Luiz Alberto Silveira
Afinal, não sei quantas almas tive, mas por certo muitas foram e me deixaram a herança do que sou.
As vezes sinto que já fui o que não sou, que desejei e já passou, que estive em lugares que nunca vi e vejo pessoas, em minha mente e sonhos, de quem nada sei.
Os genes (hoje meus) dos ancestrais que tenho, dão ao meu corpo um multicolorido étnico. De quantas nações meu corpo é feito? Disto posso saber pelos meus antecedentes ou por estudo genético.
Agora, DNA, RNA, proteínas, reações químicas e hormônios pensam, têm consciência? São capazes de ter saudade, de projetar amanhãs, de fazer sentir o que sou? Qual a proteína ou gene capaz de esconder o que não quero que saibam, que me faz sentir solidão, emoção, deserto e inquieto? Que me faz sentir o desespero da ausência, o cansaço da espera, a beleza que me rodeia?
Que reação química desenhou quem escolhi para amar, que protoenzima me faz mudar de ideia instantaneamente e ver o que só eu vejo?
Que gene me permite sentir os caminhos e perceber minha passagem com tudo que penso, digo e faço?
Como explicar quando surpreendo-me olhando a mim? Eu, olhando-me, somos dois seres – eu e a quem eu olho.
Este eu que me viu nascer e verá meu corpo sucumbir. Este eu sem colorido biológico que tem no olhar a esperança, que sente o que está distante e brilha de emoção na presença, que sou eu aonde eu for e dará adeus quando na terra o corpo fará sua entrega.
Aonde irá meu presente e meu passado quando o corpo fica?
Afinal, tanta coisa sentida é conteúdo para ser cremado ou fincado na terra?
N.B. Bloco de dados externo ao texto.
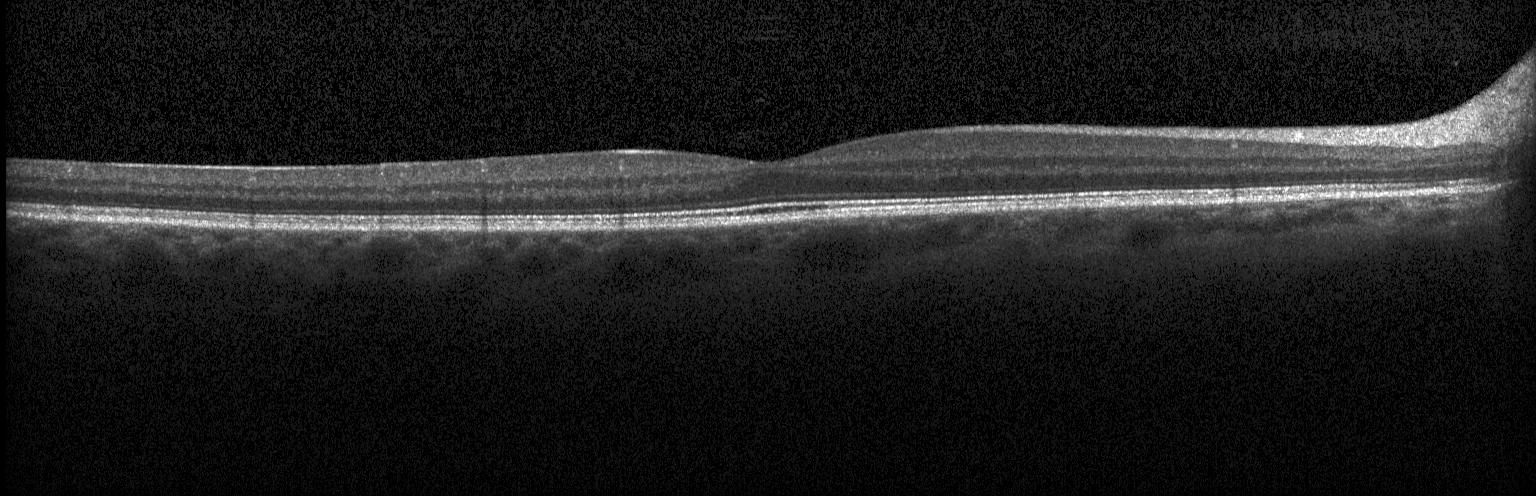 Fovea-centered; OCT B-scan. Diagnosis: neither CNV, DME, nor drusen.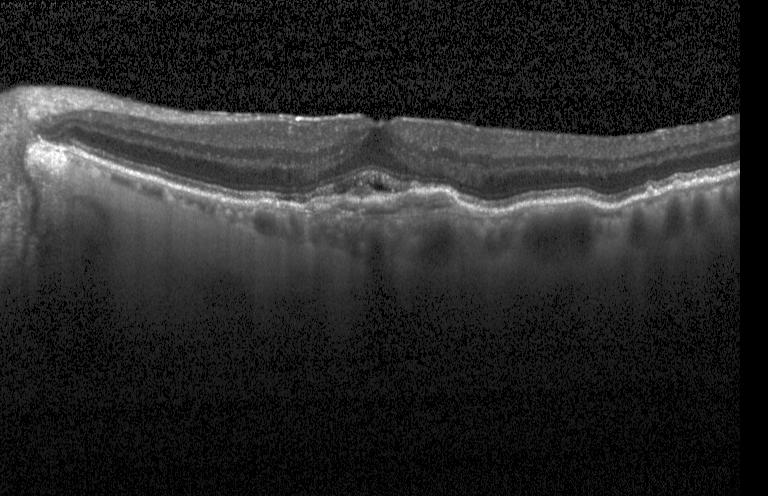

Through the macula. Instrument: Heidelberg Spectralis. SD-OCT. Optical coherence tomography scan. The scan shows a choroidal neovascular membrane.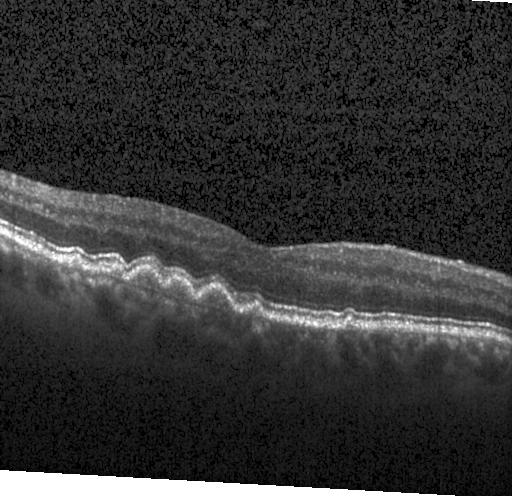

Retinal OCT B-scan. Horizontal scan through the fovea — Impression: drusen.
É possível dizer: aqui jaz minha alegria, aqui jaz o amor que dediquei, a bondade que espalhei, o socorro que negligenciei, a atenção que não dei, o disfarce dos meus enganos, a plenitude dos meus anos, a beleza dos meus favores?
Onde ficarão as canções, as emoções, os sentimentos, os sentidos, os perfumes e ardumes, no corpo que soçobrou?
Enfim, alguém sabe cremar ou sepultar dor, sabor, perfume, louvor, crença, alegria, felicidade, amor?
Por fim, olhando a todos que pensam que ali estou, que não me podem ver o olhar, me restará dizer adeus e devagarinho desprender-me, ficando só, surpreso comigo que continuo vivo, sussurrando obrigado irmãos, este sou eu que ali estava e agora buscará desvendar todas as heranças incorporadas do que já fui e que construiu o magnífico tesouro espiritual só percebido e entendido em nova aurora elevada... que um dia será contada.